Antes de la genialidad de Lionel Messi, hubo una lectura. Antes de la definición del capitán, apareció un pase de esos que rompen partidos. Y cuando el duelo frente a Cabo Verde amenazaba con convertirse en la gran sorpresa del Mundial, otra vez surgió el mismo protagonista para rescatar a la Selección. Lisandro Martínez firmó una actuación monumental, de las mejores desde que viste la camiseta albiceleste: dio una asistencia de casi 50 metros para el primer gol del "10", marcó un golazo en tiempo suplementario y fue un muro en defensa para sostener el sufrido triunfo por 3 a 2.

Si alguien necesitaba una confirmación sobre el enorme presente del entrerriano, la noche la entregó de manera contundente. El defensor del Manchester United fue el futbolista más determinante y ratificó que atraviesa el mejor Mundial de su carrera. Firme en la marca, impecable en los cruces, preciso para iniciar cada ataque y con personalidad para asumir responsabilidades cuando el partido quemaba, "Licha" volvió a demostrar por qué Lionel Scaloni jamás dejó de confiar en él.

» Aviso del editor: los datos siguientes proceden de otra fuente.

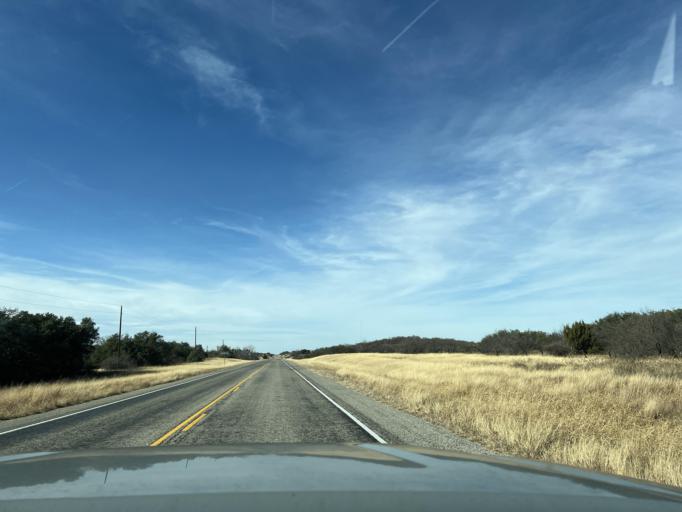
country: US
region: Texas
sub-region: Eastland County
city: Cisco
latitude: 32.4666
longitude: -99.0359
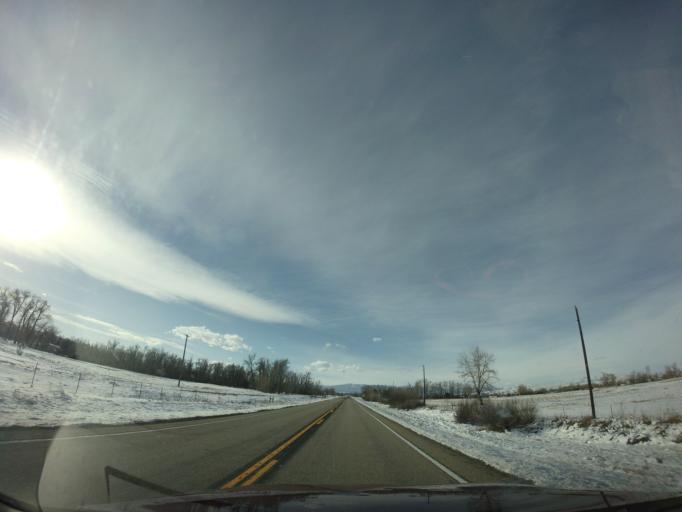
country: US
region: Montana
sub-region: Carbon County
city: Red Lodge
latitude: 45.3786
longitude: -109.1498
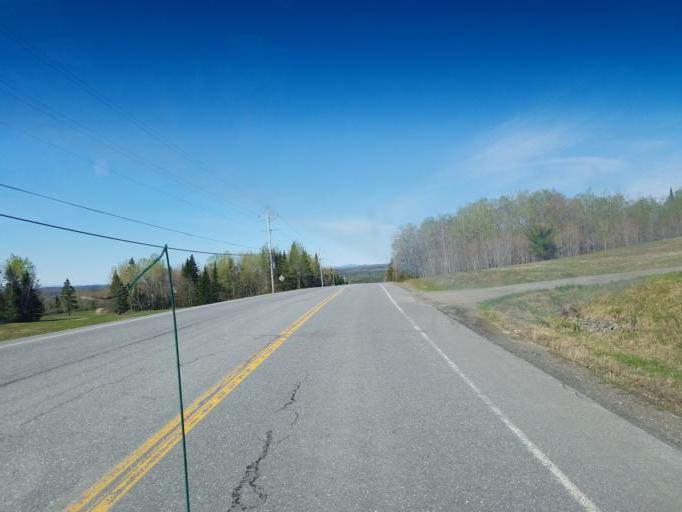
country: US
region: Maine
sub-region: Aroostook County
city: Presque Isle
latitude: 46.6638
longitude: -68.2287
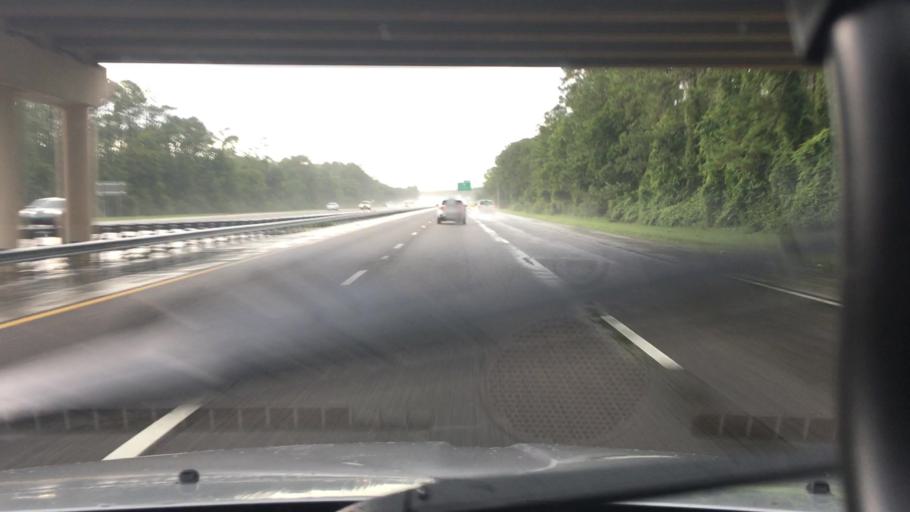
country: US
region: Florida
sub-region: Flagler County
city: Palm Coast
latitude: 29.6460
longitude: -81.2731
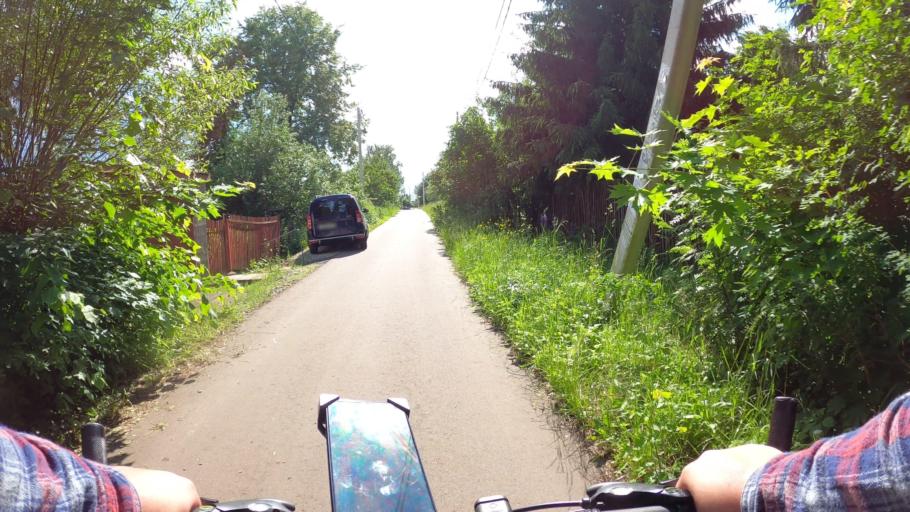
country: RU
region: Moskovskaya
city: Konobeyevo
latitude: 55.3911
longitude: 38.7013
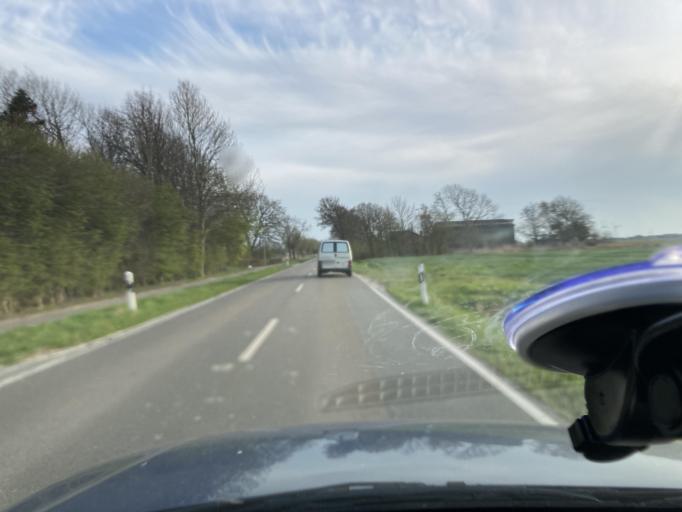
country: DE
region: Schleswig-Holstein
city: Wesselburen
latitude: 54.2275
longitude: 8.9303
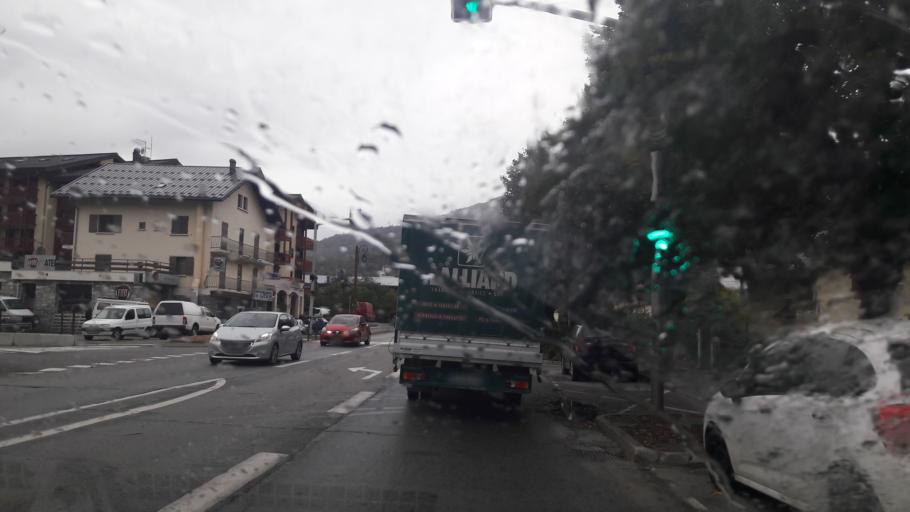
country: FR
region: Rhone-Alpes
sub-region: Departement de la Savoie
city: Bourg-Saint-Maurice
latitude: 45.6221
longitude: 6.7753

El entrenador lo sostuvo incluso cuando las lesiones le impidieron tener continuidad en Europa y cuando Nicolás Otamendi atravesaba un gran momento. Esa confianza hoy encuentra recompensa. Martínez dejó definitivamente atrás los problemas físicos que condicionaron parte de las últimas temporadas y está respondiendo con actuaciones de altísimo nivel en el escenario más importante de todos.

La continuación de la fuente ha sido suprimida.